10% do PIB PARA EDUCAÇÃO

 

 
Valdemir Pires.

 

Perdoem-me os que estão comemorando, mas, neste 1/4 de século em que atuo como professor, não vejo mais do que demagogia e falta de conhecimento da situação educacional na proposta de “irrigar” o setor educacional com mais dinheiro público.

 

Não há recurso financeiro que possa modificar o quase-menosprezo mútuo que foi se acumulando nas relações professores-alunos, tornando-os quase-inimigos hoje em dia.

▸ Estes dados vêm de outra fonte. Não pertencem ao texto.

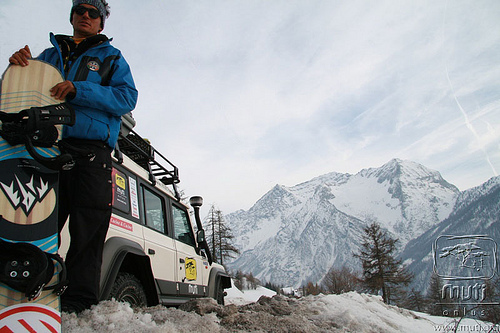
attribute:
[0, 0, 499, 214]
sky — cloudy 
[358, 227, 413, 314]
tree — green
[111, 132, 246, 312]
car — white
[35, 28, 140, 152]
jacket — blue, black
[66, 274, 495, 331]
snow — dirt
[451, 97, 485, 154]
streaks — white 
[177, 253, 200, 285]
picture — yellow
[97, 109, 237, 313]
jeep — WITH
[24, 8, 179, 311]
man — IN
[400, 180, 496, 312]
mountain — ARE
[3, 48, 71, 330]
snowboard — blue , tan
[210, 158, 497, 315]
mountains — COVERED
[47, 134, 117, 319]
pants — black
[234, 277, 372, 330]
snow — black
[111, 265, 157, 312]
wheel well — plastic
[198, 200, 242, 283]
trees — thinly-leafed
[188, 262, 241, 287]
bumper — black 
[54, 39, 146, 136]
jacket — black , blue 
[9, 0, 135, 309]
man — WEARING, HOLDING, IN, STANDING, yong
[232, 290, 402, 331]
snow — dirty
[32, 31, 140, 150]
coat — blue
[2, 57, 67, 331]
snowboard — graphic, white, blue, colorful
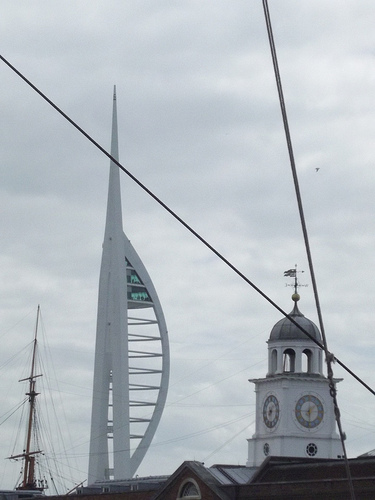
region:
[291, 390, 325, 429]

Não há grana que possa tapar o buraco profundo cavado pela subordinação da escola quase que exclusivamente à busca de emprego (da parte dos alunos) e de avanços tecnológicos altamente lucrativos (da parte dos atores que, indevidamente, assumiram, por meio de “laranjas” ilustrados, o controle de parte significativa das verbas disponíveis).

Não há moeda que possa promover o resgate de instituições e práticas pedagógicas cujas características defasadas em relação à cultura, à economia e à sociedade aceleradamente mutantes são nostalgicamente defendidas pelos indivíduos, acriticamente, sem perceber as contradições estruturais e conjunturais envolvidas.

Dinheiro pode melhorar infraestrutura? Sim. Pode levar à remuneração mais digna dos professores? Sim. Pode viabilizar à melhora da capacitação dos agentes e gestores educacionais? Sim. Mas isto, só, não basta, embora ajude. Qual o papel que a educação formal ainda joga na sociedade atual? Para cumprir este papel, que projetos educacionais (nacionais, estaduais, municipais e em cada unidade educacional) são necessários? Qual deve ser o perfil dos professores? E dos alunos? O que é necessário fazer, e onde, para que alunos e professores adquiram o perfil próximo do ideal para, ao se relacionarem, produzirem as transformações esperadas das trajetórias formativas? Até que ponto a Educação pode auxiliar a sociedade a suprir suas necessidades de capacitação para os fazeres e de difusão de valores para a convivência?

Educação rima com chavão, mas só rima, não combina. É preciso debater seriamente e com compromisso. Mas parece que já não sabemos discutir e esquecemos o que é compromisso.

Desculpem-me pela acidez, inevitável diante de tanto alarde otimista, quando, quotidianamente o que se vê são retrocessos inimagináveis há uma década.

Cristiano Bodart

Doutor em Sociologia pela Universidade de São Paulo (USP), professor do Centro de Educação e do Programa de Pós-Graduação em Sociologia da Universidade Federal de Alagoas (Ufal). Pesquisador do tema "ensino de Sociologia". Autor de livros e artigos científicos.

4 Comments

  1. Penso isso desde que comecei a ouvir e ver o chavão "10% do PIB para educação" em todo tipo de manifestações… ajuda, mas a escola (principalmente a pública) está muito aquém da nosso realidade. Ousaria dizer que nossa escola está presa na modernidade numa sociedade já pós-moderna, mas não tenho cabedal teórico o bastante para defender o conceito de pós-modernidade, essa é uma opinião pessoal e um tanto leiga.
    Gostei do texto. Abraço.

  2. O pior é detectar as falhas e não saber o que fazer nem o que mudar. Temos uma infeliz herança daqueles que nos mandaram calar a boca.

  3. Antes o dinheiro ir para a educação, mesmo que não baste, do que ir para as mãos de banqueiros, por isso, temos que COMEMORAR SIM!!! Concordo em partes com as palavras do Valdemir Pires, em partes, pois, elas flertão com o discurso neoliberal, talvez pelo momento, talvez por um certo ressentimento pela euforia dos que lutaram e comemoram, talvez pela sua aproximação política com um determinado partido.

    Resumindo: a comemoração é MUITO válida e agora cabe lutarmos para melhor utilização possível desse valor! Haja vista, que se isso não basta, já um grande passo: " Dinheiro pode melhorar infraestrutura? Sim. Pode levar à remuneração mais digna dos professores? Sim. Pode viabilizar à melhora da capacitação dos agentes e gestores educacionais? Sim." OU Alguém dúvida?